Blossoming Cherry Trees
by Sakai Hōitsu
- Date:
- ca. 1805
- Medium:
- Pair of six-panel folding screens; ink, color, and gold leaf on paper
- Source:
- Metropolitan Museum of Art
Description
Blossoming Cherry Trees, a pair of six-panel folding screens painted in ink, color, and gold leaf on paper around 1805, is one of the early masterpieces of Sakai Hōitsu's mature Edo Rinpa style and entered the Metropolitan Museum (accession 2015.300.93.1, .2) as part of the Mary Griggs Burke Collection. Painted within a decade of Hōitsu's 1797 Buddhist ordination and during the period when he was systematically studying Ogata Kōrin's surviving works, the screens transpose the Rinpa school's signature subject — flowering trees set against an unbroken gold ground — into a cooler, more atmospheric register.
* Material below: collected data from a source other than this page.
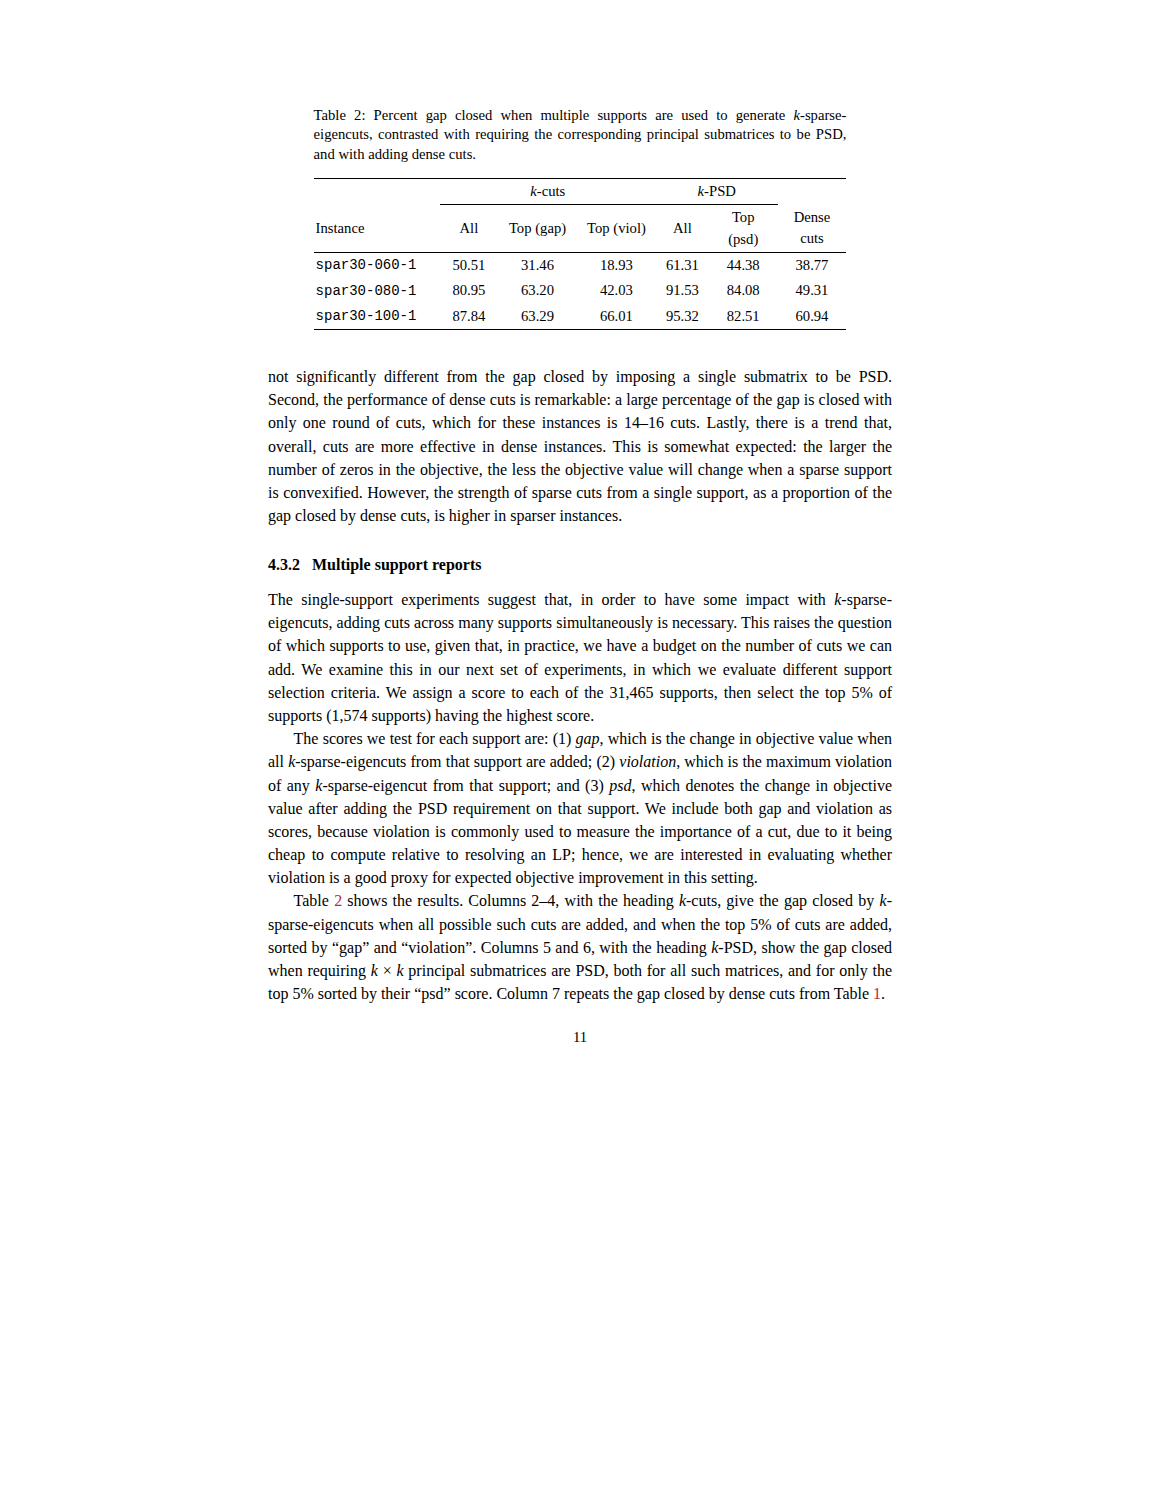Table 2: Percent gap closed when multiple supports are used to generate k-sparse-eigencuts, contrasted with requiring the corresponding principal submatrices to be PSD, and with adding dense cuts.
| | k -cuts | k -PSD | |
| Instance | All | Top (gap) | Top (viol) | All | Top (psd) | Dense cuts |
| spar30-060-1 | 50.51 | 31.46 | 18.93 | 61.31 | 44.38 | 38.77 |
| spar30-080-1 | 80.95 | 63.20 | 42.03 | 91.53 | 84.08 | 49.31 |
| spar30-100-1 | 87.84 | 63.29 | 66.01 | 95.32 | 82.51 | 60.94 |
not significantly different from the gap closed by imposing a single submatrix to be PSD. Second, the performance of dense cuts is remarkable: a large percentage of the gap is closed with only one round of cuts, which for these instances is 14–16 cuts. Lastly, there is a trend that, overall, cuts are more effective in dense instances. This is somewhat expected: the larger the number of zeros in the objective, the less the objective value will change when a sparse support is convexified. However, the strength of sparse cuts from a single support, as a proportion of the gap closed by dense cuts, is higher in sparser instances.
4.3.2 Multiple support reports
The single-support experiments suggest that, in order to have some impact with k-sparse-eigencuts, adding cuts across many supports simultaneously is necessary. This raises the question of which supports to use, given that, in practice, we have a budget on the number of cuts we can add. We examine this in our next set of experiments, in which we evaluate different support selection criteria. We assign a score to each of the 31,465 supports, then select the top 5% of supports (1,574 supports) having the highest score.
The scores we test for each support are: (1) gap, which is the change in objective value when all k-sparse-eigencuts from that support are added; (2) violation, which is the maximum violation of any k-sparse-eigencut from that support; and (3) psd, which denotes the change in objective value after adding the PSD requirement on that support. We include both gap and violation as scores, because violation is commonly used to measure the importance of a cut, due to it being cheap to compute relative to resolving an LP; hence, we are interested in evaluating whether violation is a good proxy for expected objective improvement in this setting.
Table 2 shows the results. Columns 2–4, with the heading k-cuts, give the gap closed by k-sparse-eigencuts when all possible such cuts are added, and when the top 5% of cuts are added, sorted by “gap” and “violation”. Columns 5 and 6, with the heading k-PSD, show the gap closed when requiring k × k principal submatrices are PSD, both for all such matrices, and for only the top 5% sorted by their “psd” score. Column 7 repeats the gap closed by dense cuts from Table 1.
11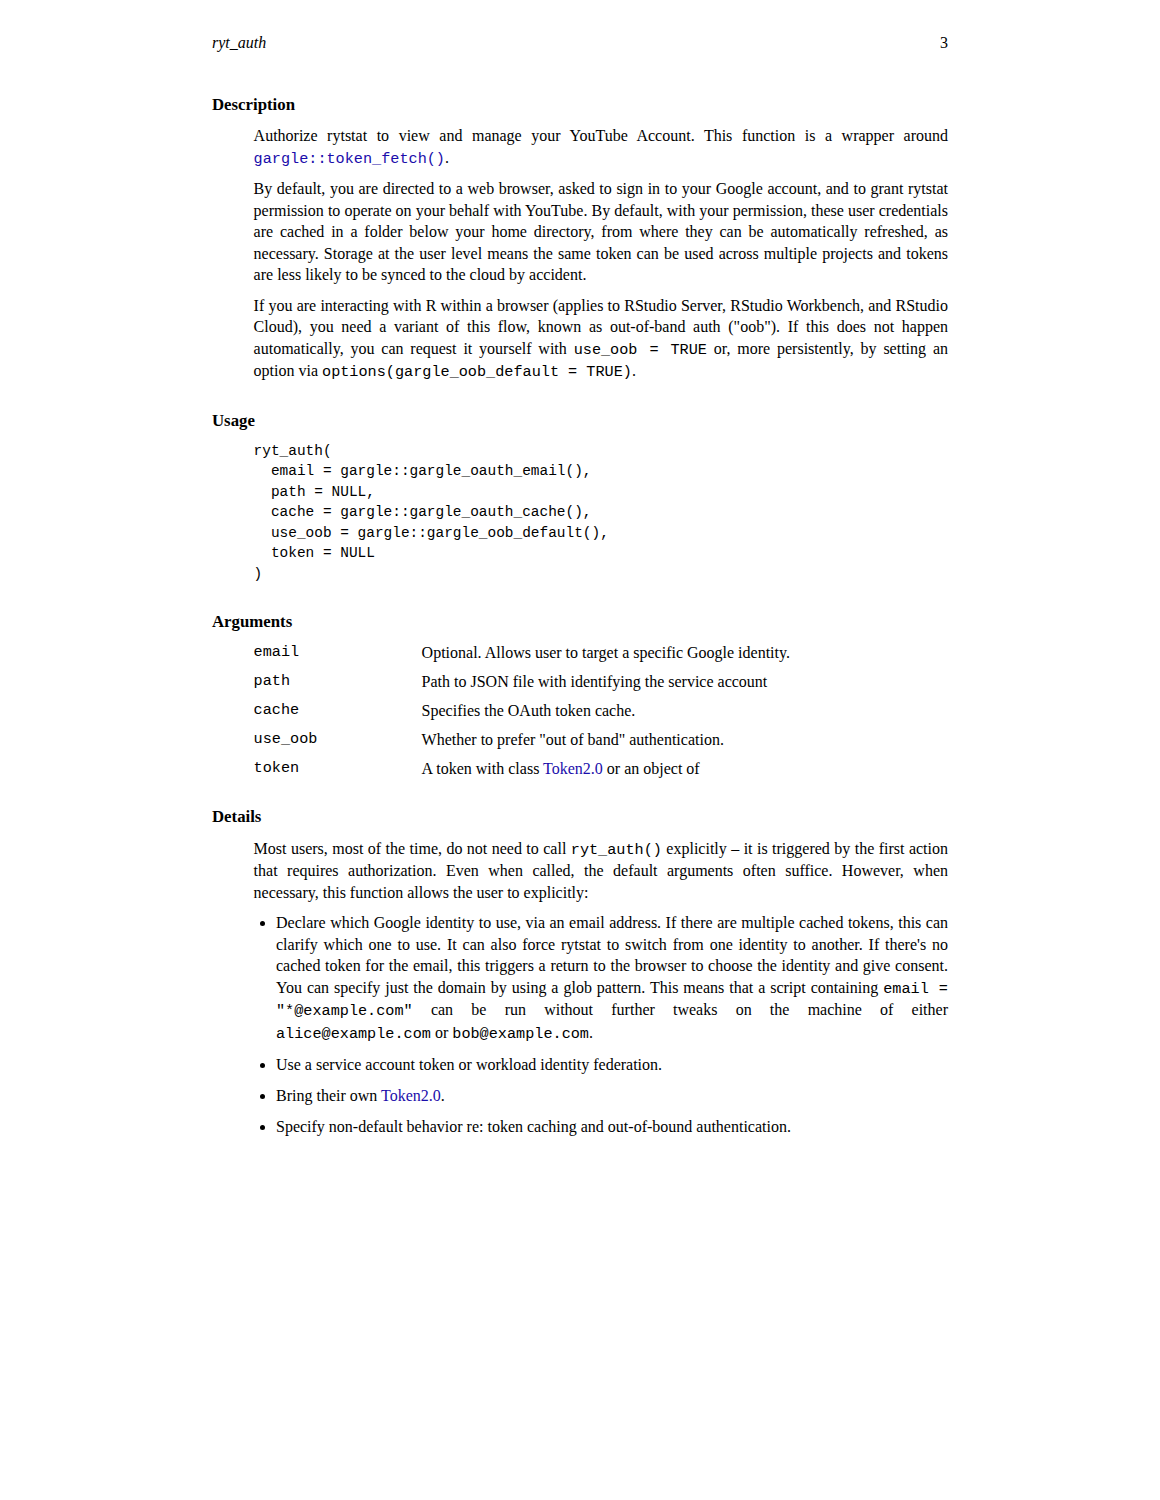ryt_auth 3
Description
Authorize rytstat to view and manage your YouTube Account. This function is a wrapper around gargle::token_fetch().
By default, you are directed to a web browser, asked to sign in to your Google account, and to grant rytstat permission to operate on your behalf with YouTube. By default, with your permission, these user credentials are cached in a folder below your home directory, from where they can be automatically refreshed, as necessary. Storage at the user level means the same token can be used across multiple projects and tokens are less likely to be synced to the cloud by accident.
If you are interacting with R within a browser (applies to RStudio Server, RStudio Workbench, and RStudio Cloud), you need a variant of this flow, known as out-of-band auth ("oob"). If this does not happen automatically, you can request it yourself with use_oob = TRUE or, more persistently, by setting an option via options(gargle_oob_default = TRUE).
Usage
ryt_auth(
  email = gargle::gargle_oauth_email(),
  path = NULL,
  cache = gargle::gargle_oauth_cache(),
  use_oob = gargle::gargle_oob_default(),
  token = NULL
)
Arguments
email
Optional. Allows user to target a specific Google identity.
path
Path to JSON file with identifying the service account
cache
Specifies the OAuth token cache.
use_oob
Whether to prefer "out of band" authentication.
token
A token with class Token2.0 or an object of
Details
Most users, most of the time, do not need to call ryt_auth() explicitly – it is triggered by the first action that requires authorization. Even when called, the default arguments often suffice. However, when necessary, this function allows the user to explicitly:
Declare which Google identity to use, via an email address. If there are multiple cached tokens, this can clarify which one to use. It can also force rytstat to switch from one identity to another. If there's no cached token for the email, this triggers a return to the browser to choose the identity and give consent. You can specify just the domain by using a glob pattern. This means that a script containing email = "*@example.com" can be run without further tweaks on the machine of either alice@example.com or bob@example.com.
Use a service account token or workload identity federation.
Bring their own Token2.0.
Specify non-default behavior re: token caching and out-of-bound authentication.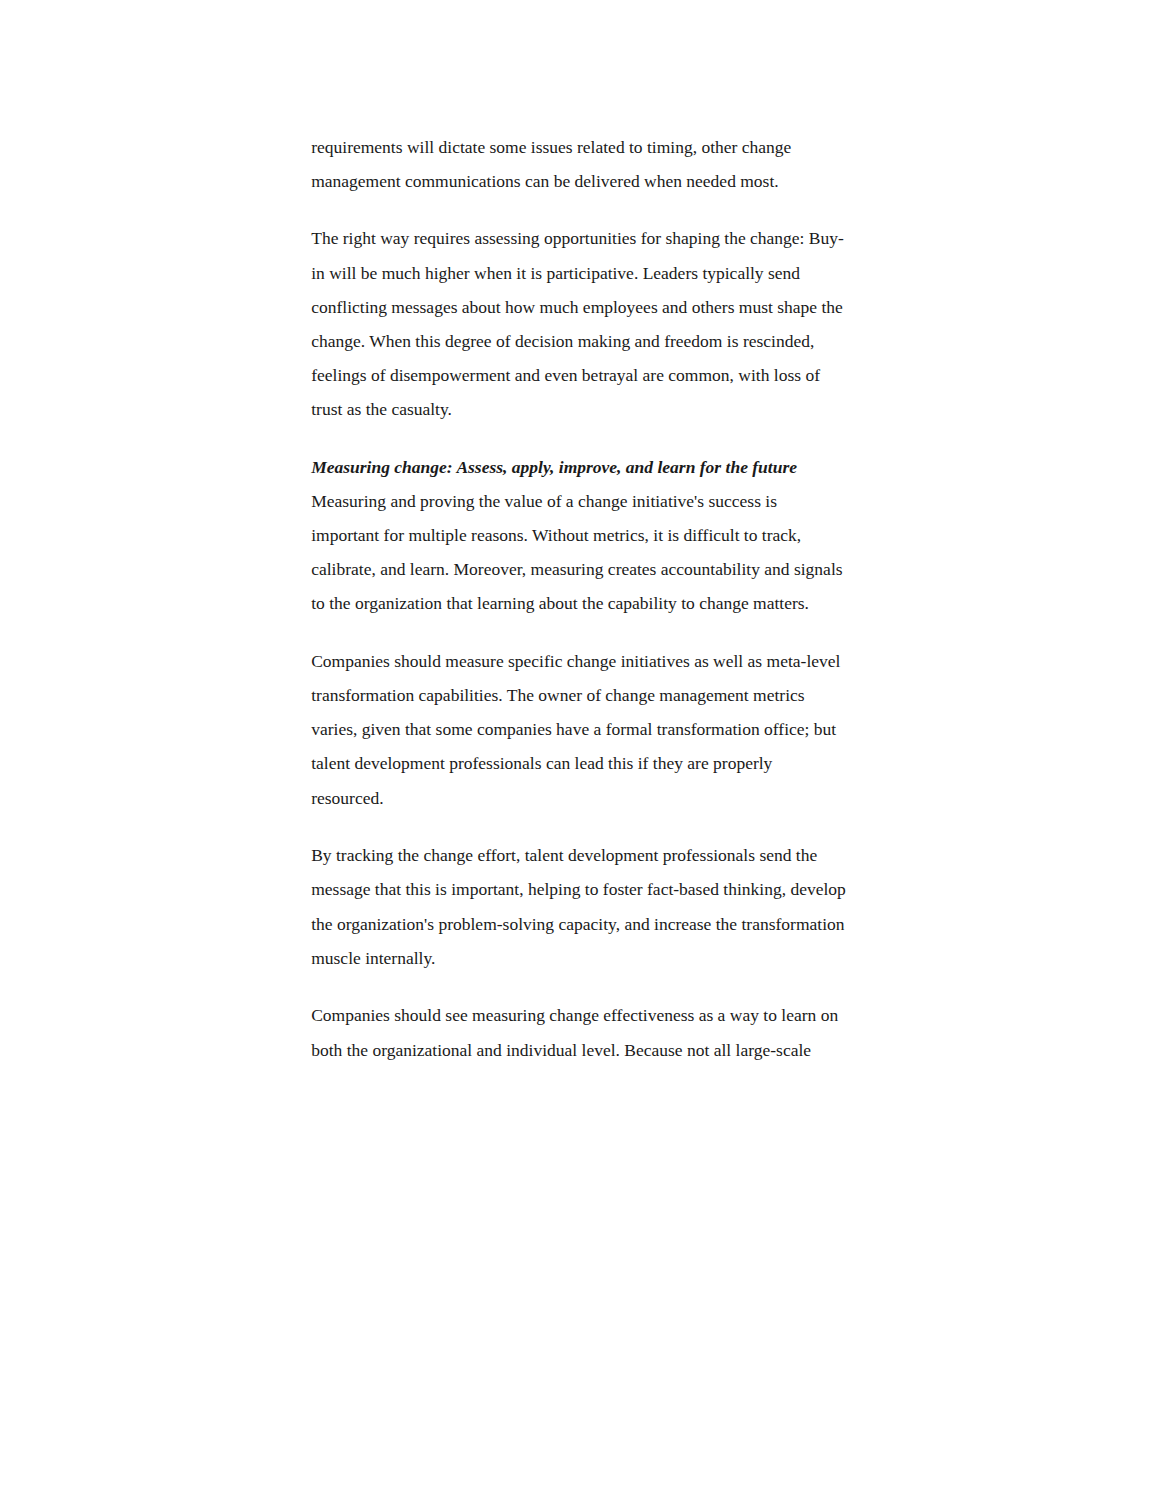requirements will dictate some issues related to timing, other change management communications can be delivered when needed most.
The right way requires assessing opportunities for shaping the change: Buy-in will be much higher when it is participative. Leaders typically send conflicting messages about how much employees and others must shape the change. When this degree of decision making and freedom is rescinded, feelings of disempowerment and even betrayal are common, with loss of trust as the casualty.
Measuring change: Assess, apply, improve, and learn for the future
Measuring and proving the value of a change initiative's success is important for multiple reasons. Without metrics, it is difficult to track, calibrate, and learn. Moreover, measuring creates accountability and signals to the organization that learning about the capability to change matters.
Companies should measure specific change initiatives as well as meta-level transformation capabilities. The owner of change management metrics varies, given that some companies have a formal transformation office; but talent development professionals can lead this if they are properly resourced.
By tracking the change effort, talent development professionals send the message that this is important, helping to foster fact-based thinking, develop the organization's problem-solving capacity, and increase the transformation muscle internally.
Companies should see measuring change effectiveness as a way to learn on both the organizational and individual level. Because not all large-scale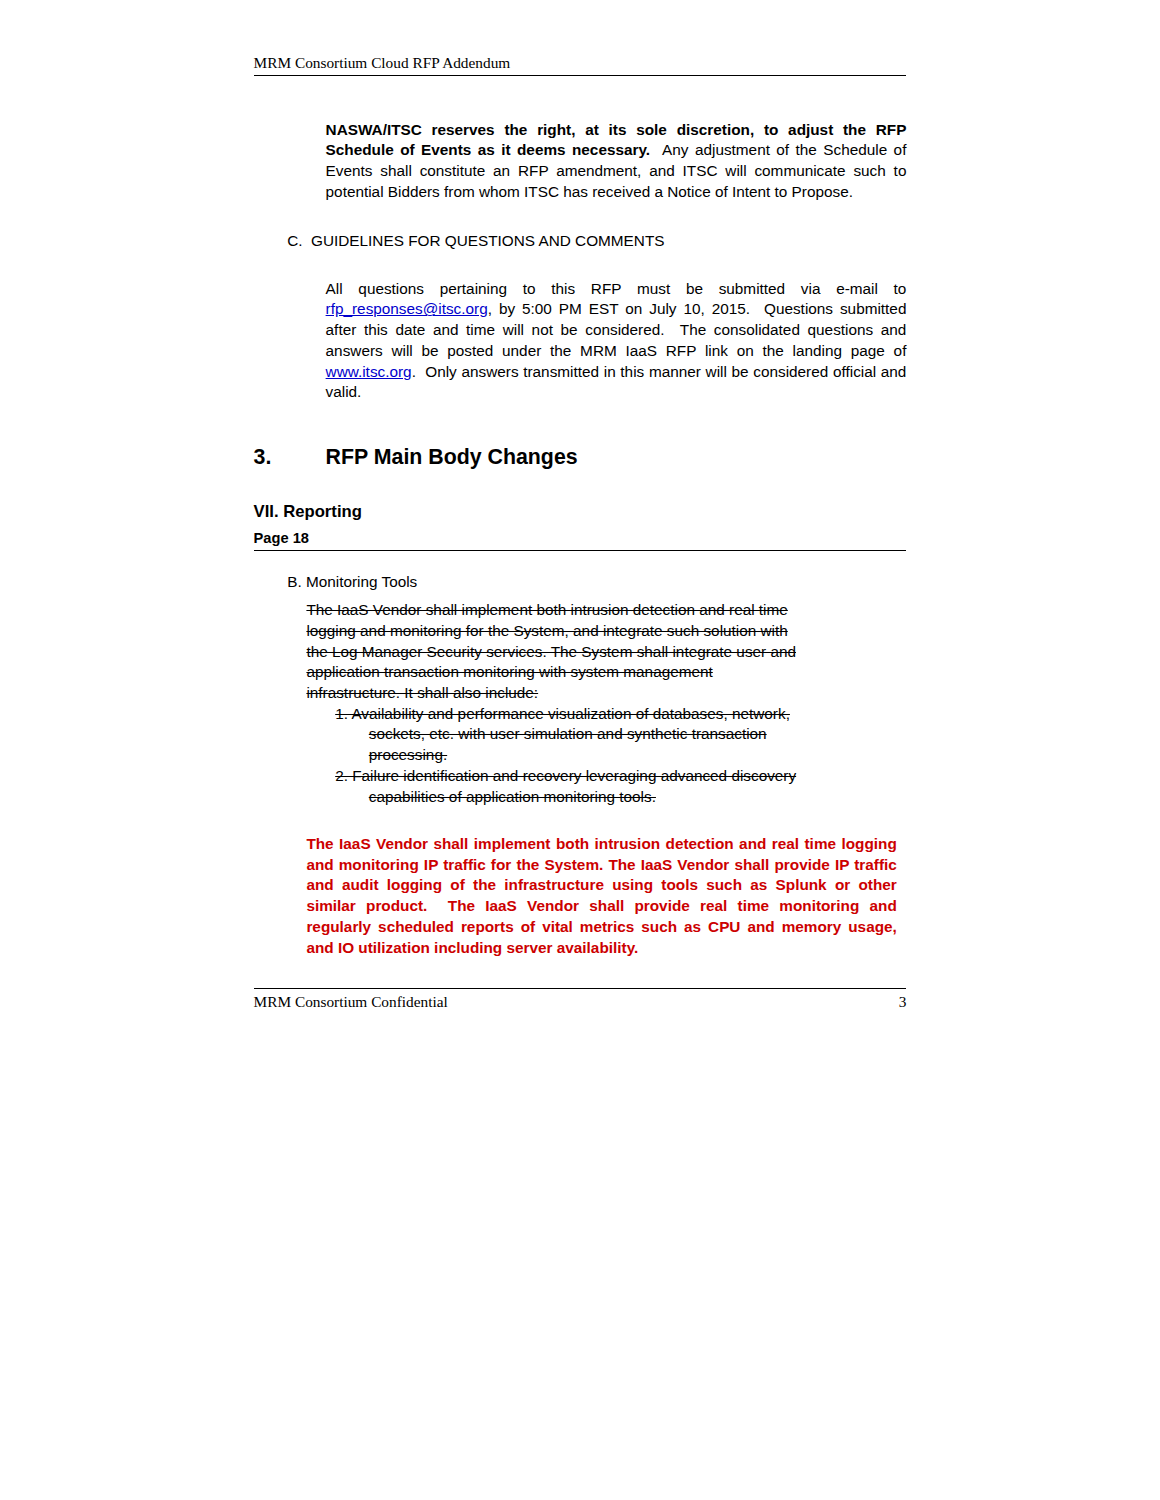MRM Consortium Cloud RFP Addendum
NASWA/ITSC reserves the right, at its sole discretion, to adjust the RFP Schedule of Events as it deems necessary. Any adjustment of the Schedule of Events shall constitute an RFP amendment, and ITSC will communicate such to potential Bidders from whom ITSC has received a Notice of Intent to Propose.
C. GUIDELINES FOR QUESTIONS AND COMMENTS
All questions pertaining to this RFP must be submitted via e-mail to rfp_responses@itsc.org, by 5:00 PM EST on July 10, 2015. Questions submitted after this date and time will not be considered. The consolidated questions and answers will be posted under the MRM IaaS RFP link on the landing page of www.itsc.org. Only answers transmitted in this manner will be considered official and valid.
3. RFP Main Body Changes
VII. Reporting
Page 18
B. Monitoring Tools
The IaaS Vendor shall implement both intrusion detection and real time logging and monitoring for the System, and integrate such solution with the Log Manager Security services. The System shall integrate user and application transaction monitoring with system management infrastructure. It shall also include:
1. Availability and performance visualization of databases, network, sockets, etc. with user simulation and synthetic transaction processing.
2. Failure identification and recovery leveraging advanced discovery capabilities of application monitoring tools.
The IaaS Vendor shall implement both intrusion detection and real time logging and monitoring IP traffic for the System. The IaaS Vendor shall provide IP traffic and audit logging of the infrastructure using tools such as Splunk or other similar product. The IaaS Vendor shall provide real time monitoring and regularly scheduled reports of vital metrics such as CPU and memory usage, and IO utilization including server availability.
MRM Consortium Confidential 3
The cherry trunks twist diagonally across the gilded surface in the boldly asymmetric Kōrin manner, but the blossoms themselves are painted with a delicate botanical precision drawn from Hōitsu's bunjin training, each cluster softly graded rather than flatly applied. The Metropolitan Museum's online catalogue places the screens at the threshold of Hōitsu's emergence as the de facto head of the Edo Rinpa revival; the work's combination of opulent gold ground and refined seasonal observation became one of the defining visual signatures of nineteenth-century Japanese decorative painting.